June 1939: British naval sub HMS Thetis sinks in sea trials. Ninety-nine people die. August 1942: Allied forces raid the coastal town of Dieppe in German-occupied France. Thousands are killed, captured or wounded, in part because coastal scouting was minimal. September 1942: British-manned torpedoes attack German battleship Tirpitz. All crewmen are captured or killed. Catastrophes have a way of concentrating the mind: Do it right next time. Luckily for the Allies in World War II, a group of scientists in London risked their lives in secret pressure chamber “dives” to give future underwater and amphibious missions better odds.

Author Rachel Lance is a biomedical engineer and blast injury specialist who has worked on underwater equipment for the U.S. Navy, making her unusually suited to unveil the forgotten story of these scientists in Chamber Divers: The Untold Story of the D-Day Scientists Who Changed Special Operations Forever.

Their project at University College London was led by J.B.S. Haldane, a brilliant, annoying eccentric who hired scientists shunned by others, among them Jewish refugees, women and Communist sympathizers. As the bombs in the Blitz exploded around them, these scientists subjected themselves again and again to dangerous pressure in chambers that simulated deep underwater dives in order to design more effective breathing equipment for submarine crews, frogmen and torpedo riders. 

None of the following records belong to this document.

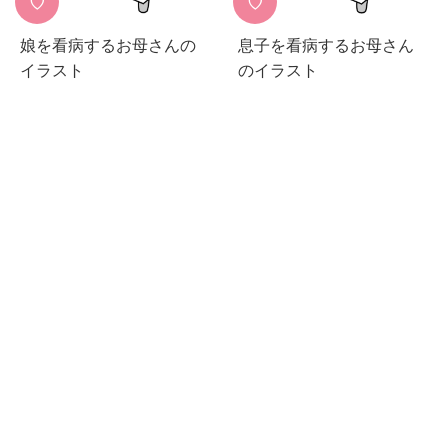
♡
♡
娘を看病するお母さんの
息子を看病するお母さん
イラスト
のイラスト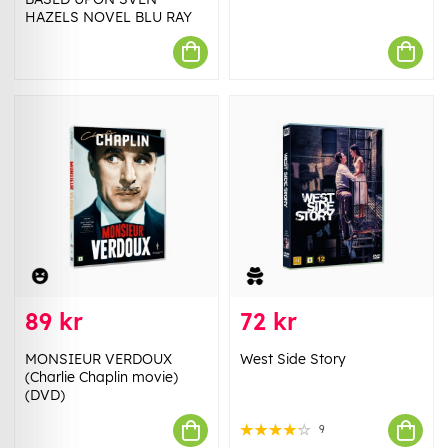
HAZELS NOVEL BLU RAY
89 kr
72 kr
MONSIEUR VERDOUX
West Side Story
(Charlie Chaplin movie)
(DVD)
9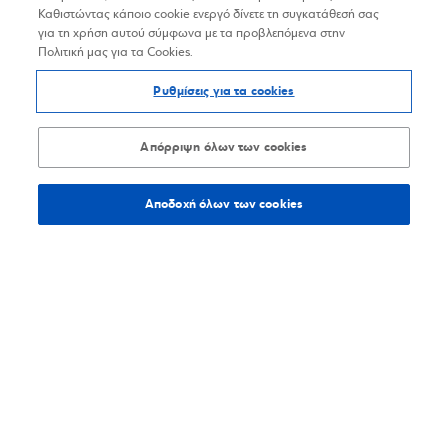
Καθιστώντας κάποιο cookie ενεργό δίνετε τη συγκατάθεσή σας
για τη χρήση αυτού σύμφωνα με τα προβλεπόμενα στην
Πολιτική μας για τα Cookies.
Ρυθμίσεις για τα cookies
Απόρριψη όλων των cookies
Αποδοχή όλων των cookies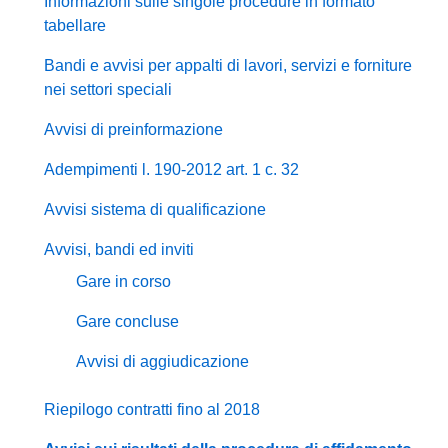
Informazioni sulle singole procedure in formato
tabellare
Bandi e avvisi per appalti di lavori, servizi e forniture
nei settori speciali
Avvisi di preinformazione
Adempimenti l. 190-2012 art. 1 c. 32
Avvisi sistema di qualificazione
Avvisi, bandi ed inviti
Gare in corso
Gare concluse
Avvisi di aggiudicazione
Riepilogo contratti fino al 2018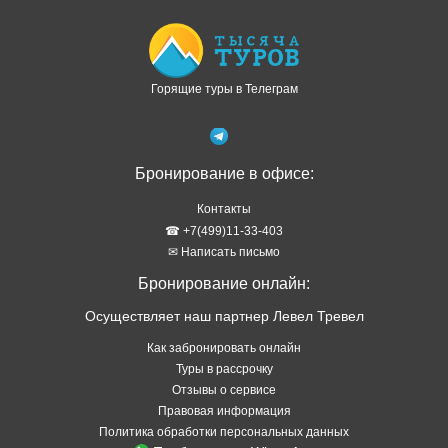
Горящие туры в Телеграм
Бронирование в офисе:
Контакты
☎ +7(499)11-33-403
✉ Написать письмо
Бронирование онлайн:
Осуществляет наш партнер Левел Тревел
Как забронировать онлайн
Туры в рассрочку
Отзывы о сервисе
Правовая информация
Политика обработки персональных данных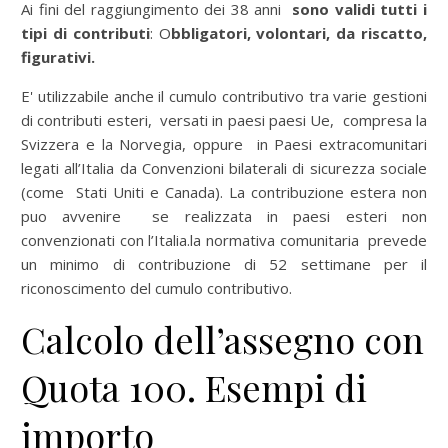
Ai fini del raggiungimento dei 38 anni
sono validi tutti i
tipi di contributi
: O
bbligatori, volontari, da riscatto,
figurativi.
E' utilizzabile anche il cumulo contributivo tra varie gestioni
di contributi esteri, versati in paesi paesi Ue, compresa la
Svizzera e la Norvegia, oppure in Paesi extracomunitari
legati all’Italia da Convenzioni bilaterali di sicurezza sociale
(come Stati Uniti e Canada). La contribuzione estera non
puo avvenire se realizzata in paesi esteri non
convenzionati con l’Italia.la normativa comunitaria prevede
un minimo di contribuzione di 52 settimane per il
riconoscimento del cumulo contributivo.
Calcolo dell’assegno con
Quota 100. Esempi di
importo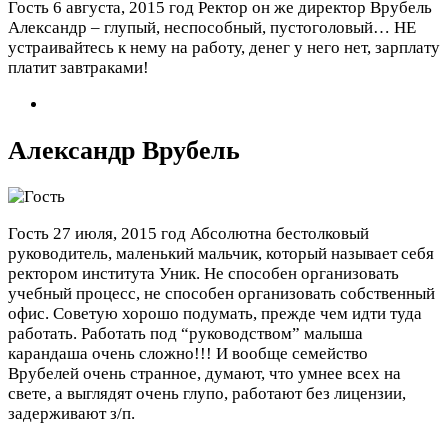
Гость
6 августа, 2015 год
Ректор он же директор Врубель
Александр – глупый, неспособный, пустоголовый… НЕ
устраивайтесь к нему на работу, денег у него нет, зарплату
платит завтраками!
Александр Врубель
Гость
27 июля, 2015 год
Абсолютна бестолковый
руководитель, маленький мальчик, который называет себя
ректором института Уник. Не способен организовать
учебный процесс, не способен организовать собственный
офис. Советую хорошо подумать, прежде чем идти туда
работать. Работать под “руководством” малыша
карандаша очень сложно!!! И вообще семейство
Врубелей очень странное, думают, что умнее всех на
свете, а выглядят очень глупо, работают без лицензии,
задерживают з/п.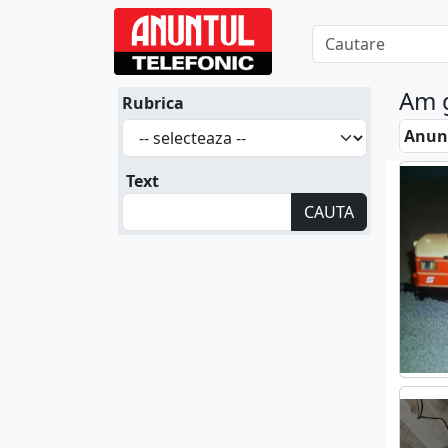
Am 
Rubrica
Anunt
Text
CAUTA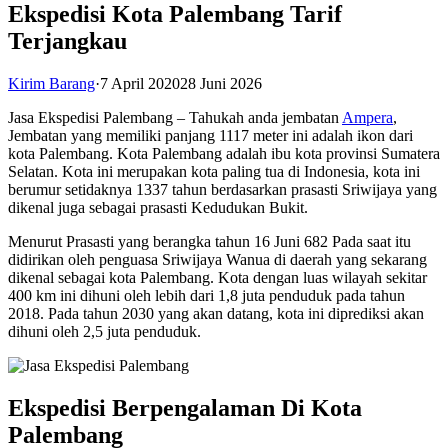
Ekspedisi Kota Palembang Tarif
Terjangkau
Kirim Barang
·
7 April 2020
28 Juni 2026
Jasa Ekspedisi Palembang – Tahukah anda jembatan
Ampera
,
Jembatan yang memiliki panjang 1117 meter ini adalah ikon dari
kota Palembang. Kota Palembang adalah ibu kota provinsi Sumatera
Selatan. Kota ini merupakan kota paling tua di Indonesia, kota ini
berumur setidaknya 1337 tahun berdasarkan prasasti Sriwijaya yang
dikenal juga sebagai prasasti Kedudukan Bukit.
Menurut Prasasti yang berangka tahun 16 Juni 682 Pada saat itu
didirikan oleh penguasa Sriwijaya Wanua di daerah yang sekarang
dikenal sebagai kota Palembang. Kota dengan luas wilayah sekitar
400 km ini dihuni oleh lebih dari 1,8 juta penduduk pada tahun
2018. Pada tahun 2030 yang akan datang, kota ini diprediksi akan
dihuni oleh 2,5 juta penduduk.
Ekspedisi Berpengalaman Di Kota
Palembang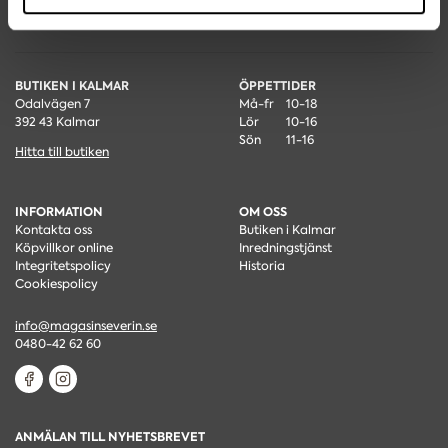
BUTIKEN I KALMAR
ÖPPETTIDER
Odalvägen 7
Må-fr
10-18
392 43 Kalmar
Lör
10-16
Sön
11-16
Hitta till butiken
INFORMATION
OM OSS
Kontakta oss
Butiken i Kalmar
Köpvillkor online
Inredningstjänst
Integritetspolicy
Historia
Cookiespolicy
info@magasinseverin.se
0480-42 62 60
ANMÄLAN TILL NYHETSBREVET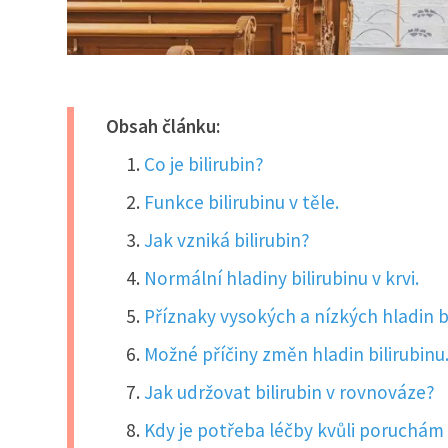
Obsah článku:
Co je bilirubin?
Funkce bilirubinu v těle.
Jak vzniká bilirubin?
Normální hladiny bilirubinu v krvi.
Příznaky vysokých a nízkých hladin bi
Možné příčiny změn hladin bilirubinu
Jak udržovat bilirubin v rovnováze?
Kdy je potřeba léčby kvůli poruchám 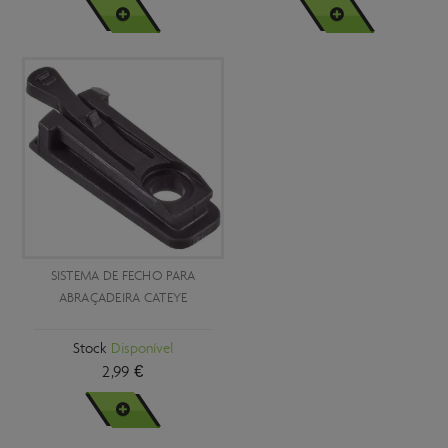
VER MAIS
VER MAIS
SISTEMA DE FECHO PARA
ABRAÇADEIRA CATEYE
Stock
Disponível
2,99 €
VER MAIS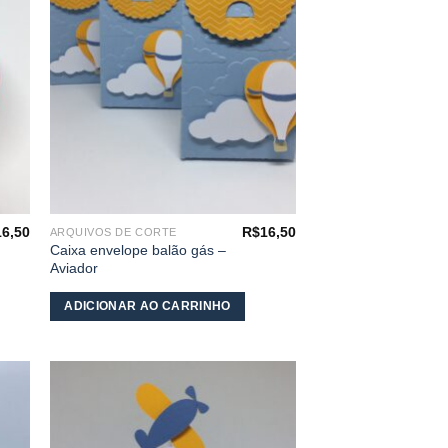
s
meus
os
desejos
16,50
R$
16,50
ARQUIVOS DE CORTE
Caixa envelope balão gás –
Aviador
ADICIONAR AO CARRINHO
nar
Adicionar
aos
s
meus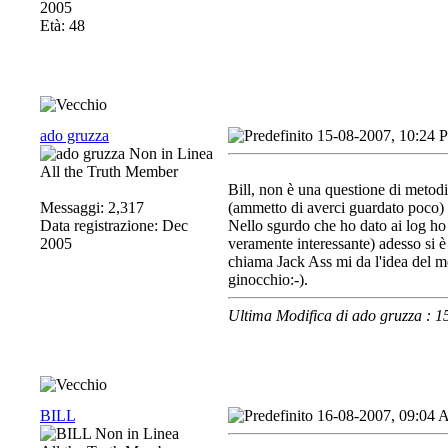
2005
Età: 48
ado gruzza
15-08-2007, 10:24 
All the Truth Member
Bill, non è una questione di metodi,
Messaggi: 2,317
(ammetto di averci guardato poco) 
Data registrazione: Dec
Nello sgurdo che ho dato ai log ho 
2005
veramente interessante) adesso si è
chiama Jack Ass mi da l'idea del mo
ginocchio:-).
Ultima Modifica di ado gruzza : 
BILL
16-08-2007, 09:04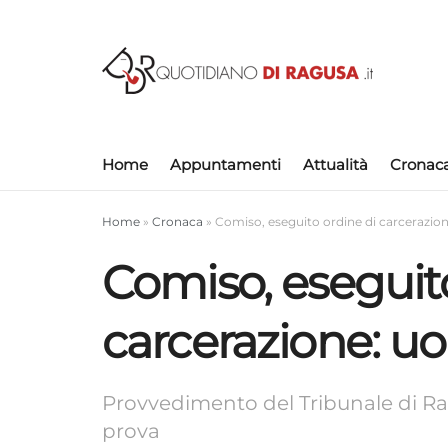
Home
Appuntamenti
Attualità
Cronac
Home
»
Cronaca
»
Comiso, eseguito ordine di carcerazio
Comiso, eseguito
carcerazione: u
Provvedimento del Tribunale di Ra
prova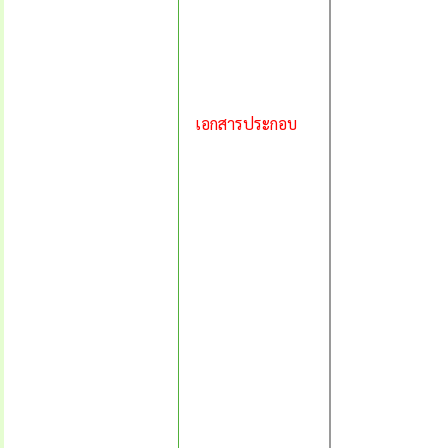
เอกสารประกอบ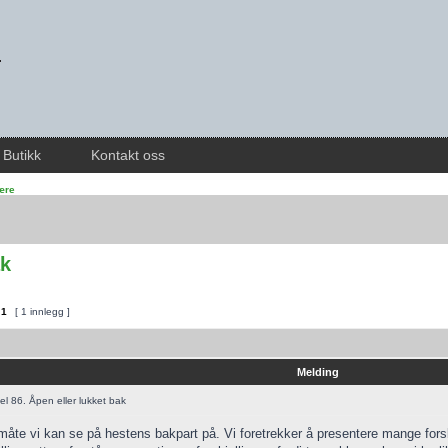
Butikk
Kontakt oss
lære
ak
v
1
[ 1 innlegg ]
Melding
l 86. Åpen eller lukket bak
måte vi kan se på hestens bakpart på. Vi foretrekker å presentere mange forskj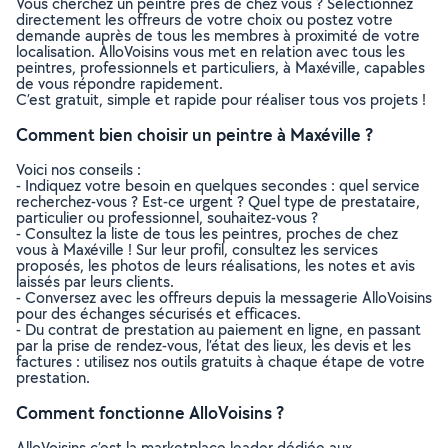
Vous cherchez un peintre près de chez vous ? Sélectionnez
directement les offreurs de votre choix ou postez votre
demande auprès de tous les membres à proximité de votre
localisation. AlloVoisins vous met en relation avec tous les
peintres, professionnels et particuliers, à Maxéville, capables
de vous répondre rapidement.
C’est gratuit, simple et rapide pour réaliser tous vos projets !
Comment bien choisir un peintre à Maxéville ?
Voici nos conseils :
- Indiquez votre besoin en quelques secondes : quel service
recherchez-vous ? Est-ce urgent ? Quel type de prestataire,
particulier ou professionnel, souhaitez-vous ?
- Consultez la liste de tous les peintres, proches de chez
vous à Maxéville ! Sur leur profil, consultez les services
proposés, les photos de leurs réalisations, les notes et avis
laissés par leurs clients.
- Conversez avec les offreurs depuis la messagerie AlloVoisins
pour des échanges sécurisés et efficaces.
- Du contrat de prestation au paiement en ligne, en passant
par la prise de rendez-vous, l’état des lieux, les devis et les
factures : utilisez nos outils gratuits à chaque étape de votre
prestation.
Comment fonctionne AlloVoisins ?
AlloVoisins c’est la marketplace leader dédiée aux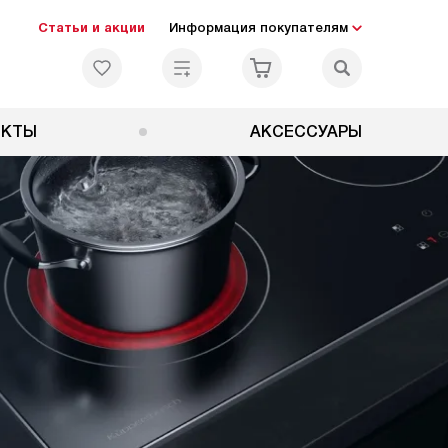
Статьи и акции
Информация покупателям
ЕКТЫ
АКСЕССУАРЫ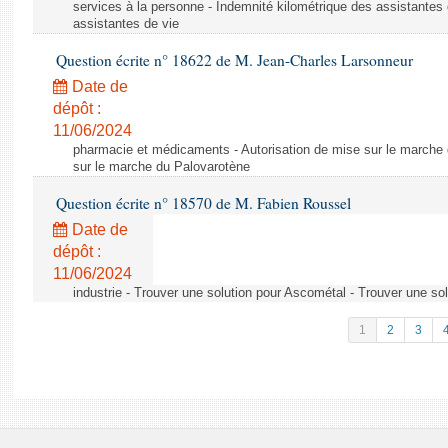
services à la personne - Indemnité kilométrique des assistantes 
assistantes de vie
Question écrite n° 18622 de M. Jean-Charles Larsonneur
Date de
dépôt :
11/06/2024
pharmacie et médicaments - Autorisation de mise sur le marche 
sur le marche du Palovarotène
Question écrite n° 18570 de M. Fabien Roussel
Date de
dépôt :
11/06/2024
industrie - Trouver une solution pour Ascométal - Trouver une so
1
2
3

Relying on their experiment notes, Lance takes us inside the metal tubes where scientists suffered life-threatening injuries. She explores their backgrounds and relationships, which included a love affair between Haldane and research colleague Helen Spurway. And she ranges throughout combat zones to show us the dangers of underwater action, from the perspective of individual combatants on both sides. But Lance’s singular strength is her lucid explanations of the complex science behind the experiments, making it accessible to untrained readers. Lance also uncovers the combination of official secrecy, prejudice against outsiders and bureaucratic skullduggery that obscured this story until now. 

Lance begins her book with the Dieppe disaster and ends with D-Day—an Allied triumph that might have gone badly wrong without the chamber divers’ dedication and resilience. Chamber Divers is a necessary reminder that not all war heroes were on the front lines.